* **Document passage**
---+---

In a past when he was young and less inhibited, Seretse Peter Khama experimented with hard drugs in some fashion, was caught, tried and found guilty. Decades later, as paperwork to appoint him Bangwato regent is still being shunted back and forth between the Serowe kgotla and the Ministry of Local Government and Rural Development, that past has come back to haunt him.
When President Mokgweetsi Masisi visited Serowe kgotla this past Tuesday, the man that Seretse would be replacing as regent, Kgosi Sediegeng Kgamane, took to the podium to welcome the guests and members of the public. In his very short speech, Kgamane, who retires in June next year, implored the government to bring the matter of processing Seretse’s candidacy to finality. He made a revelation that not too many people in the village and district are familiar with: that Seretse has had to seek presidential pardon for his criminal past from Masisi and that such pardon was granted. Kgamane called Seretse with his full names, possibly to differentiate him from the founding president, Sir Seretse Khama.
Pardoning Seretse is a hurdle that had to be removed from his path to the regency because of administrative procedures that had to be followed. At the conclusion of a criminal case, a magistrate issues an order for suspects found guilty to be fingerprinted. The fingerprints go into the national fingerprint database and for some jobs, one’s employability is compromised when their names pop up in that database during background check. Thankfully for those concerned, there is administrative process through which one can ask the president to pardon them. That was the process that Seretse followed and officially, he no longer has a criminal record.
However, the youthful royal still has a criminal past that resides in the memory of some and as last Tuesday showed, will be the subject of discussion at the most inopportune moments. Now is when Seretse’s future subjects should be learning about his full biography but other than the fact that he is the son and grandson of former regents, Leapetswe and Tshekedi Khama respectively, they are learning an embarrassing detail. Some members of the royal family have actually attempted to use this history to block Seretse’s ascent.

---+---

* **Available data**
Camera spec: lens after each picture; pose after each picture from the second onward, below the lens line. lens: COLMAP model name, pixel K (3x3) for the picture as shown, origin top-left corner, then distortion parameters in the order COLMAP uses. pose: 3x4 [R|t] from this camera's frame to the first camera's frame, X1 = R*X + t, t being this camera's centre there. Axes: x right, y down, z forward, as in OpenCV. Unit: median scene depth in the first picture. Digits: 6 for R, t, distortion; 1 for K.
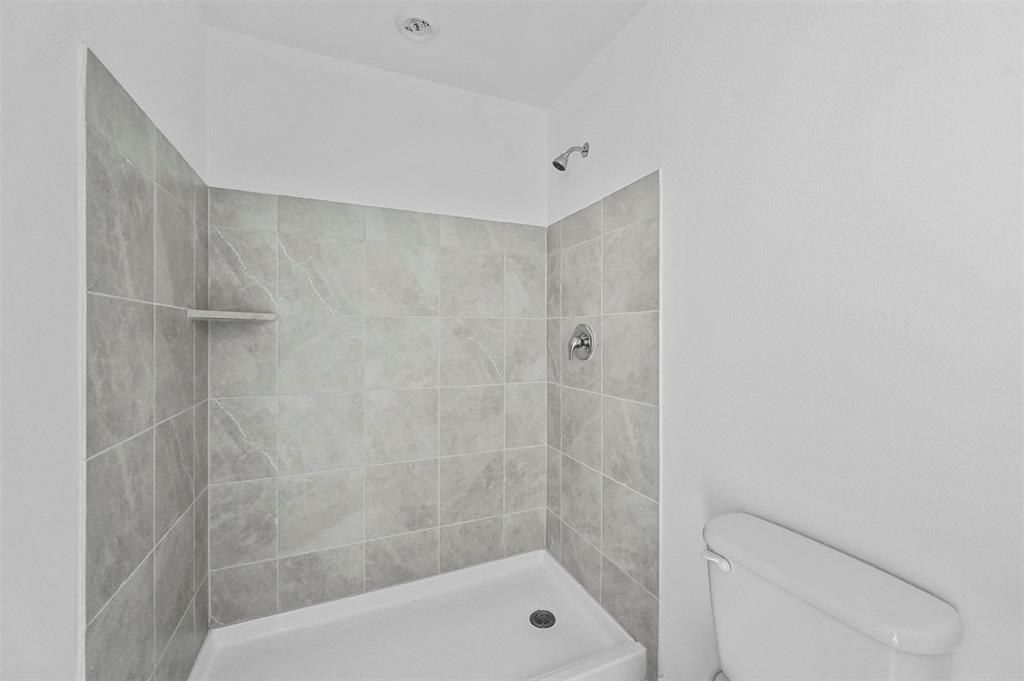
lens RADIAL K [[406.8, 0, 511.1], [0, 406.8, 339.6], [0, 0, 1]] dist [0.000464, 0.000121]
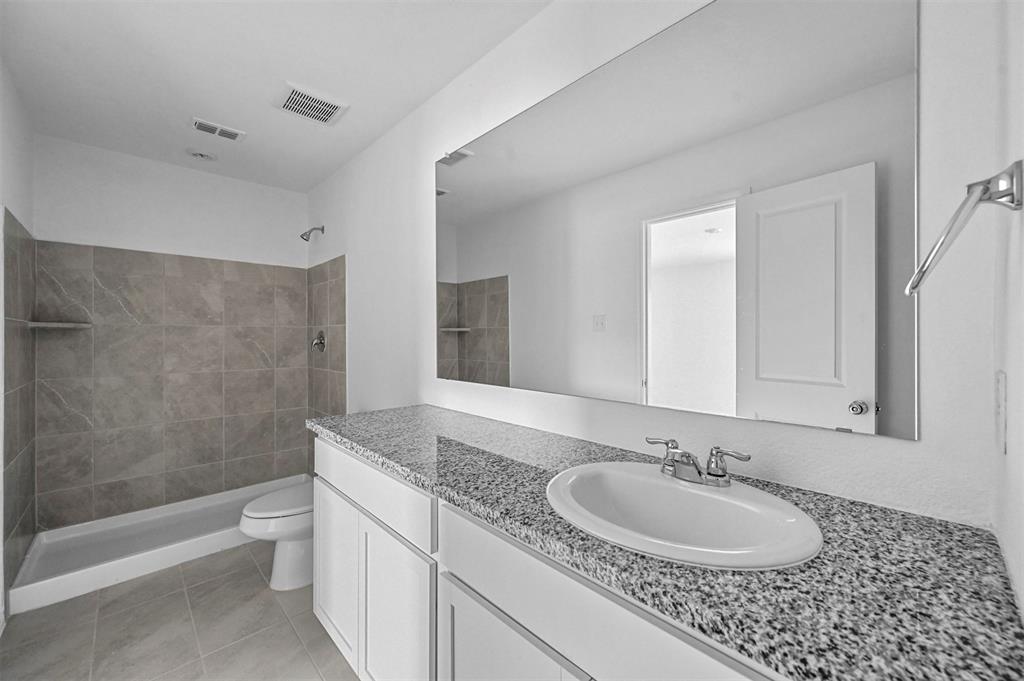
lens RADIAL K [[406.8, 0, 514.3], [0, 406.8, 339.1], [0, 0, 1]] dist [0.000464, 0.000121]
pose [[0.944656, -0.003826, 0.328042, 0.389456], [0.005569, 0.999975, -0.004374, 0.008749], [-0.328017, 0.005959, 0.944653, -0.896642]]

---+---

* **Exercise 1**
Answer these questions about the article on Seretse Peter Khama and the Bangwato regency:
(a) When does Kgosi Sediegeng Kgamane retire?
(b) At the end of a criminal case, what does a magistrate order for those found guilty?
(c) Which former regents are Seretse's father and grandfather?
* **Exercise 2**
Carry on the article about Seretse Peter Khama and the Bangwato regency, starting after its last sentence.

* **Written answer 1**
(a) In June next year.
(b) That they be fingerprinted.
(c) His father is Leapetswe and his grandfather is Tshekedi Khama.

* **Written answer 2**
Seretse is not the only royal who has to contend with an inglorious that some will remind him about.
During a parliamentary debate last year, the Leader of the Opposition, Dumelang Saleshando, reminded the Minister of Infrastructure and Housing Development and Mochudi West MP, Mmusi Kgafela, about his own criminal record. Alongside some other Bakgatla men, including his younger brother, Bakgatla Kgafela and President of the Customary Court of Appeal (South), Kgosi Mothibe Linchwe, Kgafela was found guilty of vandalising a Mascom Botswana cell tower which he alleged was the source of radiation that caused the brain tumor that killed his father, Kgosi Linchwe II. As Mmegi reported in 2012, Kgafela was part of a contingent of a Bakgatla tribal age-regiment regiment that “climbed up [Phuthadikobo] hill to inspect the Mascom tower so that they can properly equip themselves with the right tools to bring it down when the time finally comes.”
In 2020, when MP Kgafela quoted some sections of the law to pre-empt a motion Saleshando, had planned to table, the latter remarked on the irony of being quoted the law by someone who had enlisted the services of a tribal age-regiment to vandalise public property.